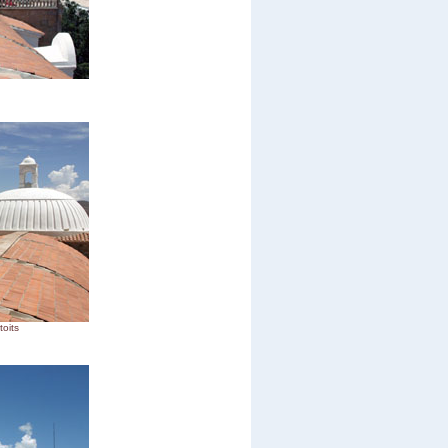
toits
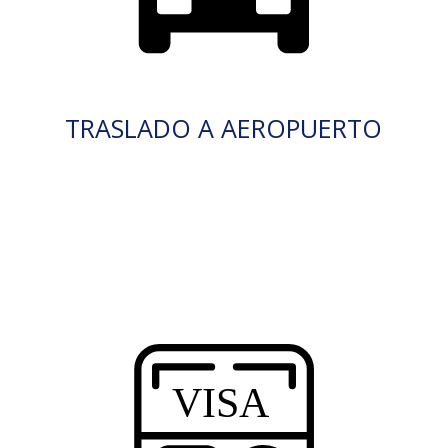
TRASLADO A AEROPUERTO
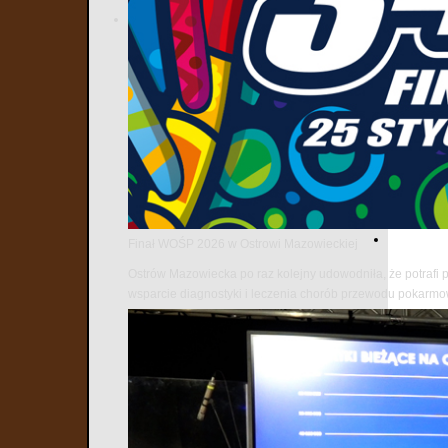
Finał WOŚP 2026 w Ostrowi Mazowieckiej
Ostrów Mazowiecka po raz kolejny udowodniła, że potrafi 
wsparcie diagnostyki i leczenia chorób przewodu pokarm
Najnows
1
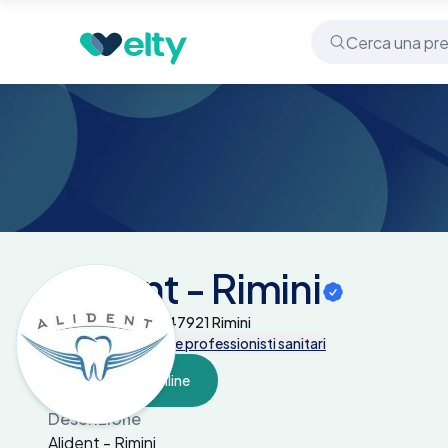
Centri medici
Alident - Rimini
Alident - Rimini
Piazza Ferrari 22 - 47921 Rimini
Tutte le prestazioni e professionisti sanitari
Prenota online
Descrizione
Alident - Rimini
------------------------------------------------------------
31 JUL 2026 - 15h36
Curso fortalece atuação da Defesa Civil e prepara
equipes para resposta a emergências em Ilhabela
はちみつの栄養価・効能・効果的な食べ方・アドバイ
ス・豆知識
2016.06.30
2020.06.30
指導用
------------------------------------------------------------
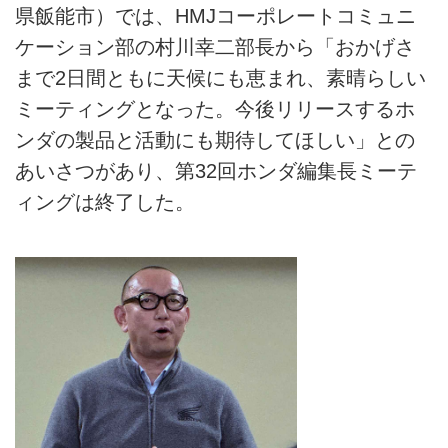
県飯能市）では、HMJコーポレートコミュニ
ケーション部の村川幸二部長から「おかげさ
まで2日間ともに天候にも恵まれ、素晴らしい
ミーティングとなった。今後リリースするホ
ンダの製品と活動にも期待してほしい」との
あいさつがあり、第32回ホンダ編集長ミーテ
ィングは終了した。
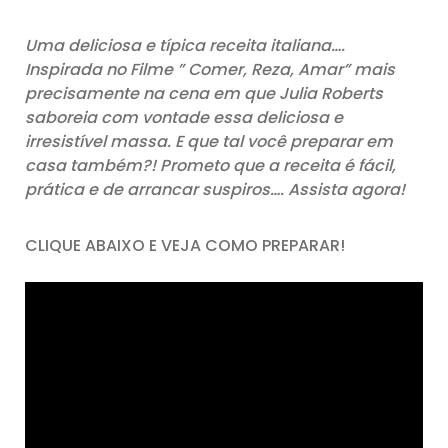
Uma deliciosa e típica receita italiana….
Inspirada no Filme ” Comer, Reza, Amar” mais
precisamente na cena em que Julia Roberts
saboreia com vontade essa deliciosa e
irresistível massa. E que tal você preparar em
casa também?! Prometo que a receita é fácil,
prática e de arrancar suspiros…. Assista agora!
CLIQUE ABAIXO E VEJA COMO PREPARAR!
------------------------------------------------------------
* **REQUIRED WORK**
How many lines in the listing above contain the word "deliciosa"? Case matters. Reply with the number alone.

* **SOLUTION TO THE PROBLEM**
2